This week was a bit confusing in terms of workflow for me. As of now, we are still trying to fully compile the project on Vitis. We had to deal with some troubleshooting in terms of connectivity to the FPGA, but I would say that the build system is mostly stable (Nothing that can’t be solved by the solutions we had from last week).
Other than this, most of my effort this week was spent on trying to figure out the best way to implement the nearest neighbor lookup for the fluid simulation algorithm. We realized that this issue was of primary concern, as how we would choose to store these values would determine the distribution of BRAM usage between the pipeline stages, which would in turn determine the overall organization of pipelining and unrolling for our kernel. First of all, at the beginning of the week, we thought we would be using a three-level hashmap to implement the lookup from (X,Y,Z) address to the neighbor list.
The problem with this design is that while it would theoretically be great for a sparse tree (which is what our hashmap would likely represent), the implementation is actually not realistically realizable in hardware. Since you can’t “allocate” a BRAM in realtime, every pointer in each of the BRAMs must have hardware backing, so every pointer must point to a dedicated BRAM. A back of the envelope calculation tells us that if we used integers to index, we would need 2^64 BRAMs to implement this design. Note: This would require 8.5 *(10**16) Ultra96s to implement..

Assigned task 1: Transcribe the passage of the FPGA fluid simulation report from "The problem with" to "Ultra96s to implement..".

(Dataset records)

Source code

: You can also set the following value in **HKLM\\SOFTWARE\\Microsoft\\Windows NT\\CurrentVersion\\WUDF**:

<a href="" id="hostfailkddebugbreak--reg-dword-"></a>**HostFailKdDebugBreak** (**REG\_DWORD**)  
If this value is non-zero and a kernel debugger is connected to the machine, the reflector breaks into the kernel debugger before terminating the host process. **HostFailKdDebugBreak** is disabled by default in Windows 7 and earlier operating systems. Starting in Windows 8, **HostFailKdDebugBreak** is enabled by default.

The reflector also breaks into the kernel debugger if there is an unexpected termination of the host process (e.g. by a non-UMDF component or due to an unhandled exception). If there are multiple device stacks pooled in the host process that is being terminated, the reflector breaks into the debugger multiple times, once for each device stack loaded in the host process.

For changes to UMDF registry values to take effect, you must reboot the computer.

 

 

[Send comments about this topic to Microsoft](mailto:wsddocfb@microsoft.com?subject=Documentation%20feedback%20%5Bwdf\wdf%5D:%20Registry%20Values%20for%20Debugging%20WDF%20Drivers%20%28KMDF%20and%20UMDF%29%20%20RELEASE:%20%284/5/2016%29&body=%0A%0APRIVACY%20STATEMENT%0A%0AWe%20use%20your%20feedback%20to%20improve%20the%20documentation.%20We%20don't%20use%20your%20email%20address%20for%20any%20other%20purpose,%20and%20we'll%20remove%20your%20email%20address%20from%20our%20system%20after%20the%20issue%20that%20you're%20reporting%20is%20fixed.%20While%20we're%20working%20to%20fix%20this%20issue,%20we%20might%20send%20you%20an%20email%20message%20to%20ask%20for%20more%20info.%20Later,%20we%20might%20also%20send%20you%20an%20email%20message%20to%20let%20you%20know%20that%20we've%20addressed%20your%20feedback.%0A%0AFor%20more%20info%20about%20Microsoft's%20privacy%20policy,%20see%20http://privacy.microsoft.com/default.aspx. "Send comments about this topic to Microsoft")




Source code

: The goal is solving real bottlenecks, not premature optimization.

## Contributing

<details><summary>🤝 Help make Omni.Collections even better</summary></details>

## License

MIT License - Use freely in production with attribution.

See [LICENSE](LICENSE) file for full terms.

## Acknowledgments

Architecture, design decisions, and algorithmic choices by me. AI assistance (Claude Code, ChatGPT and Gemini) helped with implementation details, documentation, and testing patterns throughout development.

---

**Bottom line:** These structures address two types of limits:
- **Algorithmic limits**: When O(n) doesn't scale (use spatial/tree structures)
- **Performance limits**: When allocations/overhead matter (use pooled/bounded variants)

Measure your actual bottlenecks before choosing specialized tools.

Assigned task 2: In the dataset records, from the first line through the line containing "If this value", swap "reflector" for "redirector" and give those lines again with everything else unchanged.

Response box 1:
The problem with this design is that while it would theoretically be great for a sparse tree (which is what our hashmap would likely represent), the implementation is actually not realistically realizable in hardware. Since you can’t “allocate” a BRAM in realtime, every pointer in each of the BRAMs must have hardware backing, so every pointer must point to a dedicated BRAM. A back of the envelope calculation tells us that if we used integers to index, we would need 2^64 BRAMs to implement this design. Note: This would require 8.5 *(10**16) Ultra96s to implement..

Response box 2:
Source code

: You can also set the following value in **HKLM\\SOFTWARE\\Microsoft\\Windows NT\\CurrentVersion\\WUDF**:

<a href="" id="hostfailkddebugbreak--reg-dword-"></a>**HostFailKdDebugBreak** (**REG\_DWORD**)  
If this value is non-zero and a kernel debugger is connected to the machine, the redirector breaks into the kernel debugger before terminating the host process. **HostFailKdDebugBreak** is disabled by default in Windows 7 and earlier operating systems. Starting in Windows 8, **HostFailKdDebugBreak** is enabled by default.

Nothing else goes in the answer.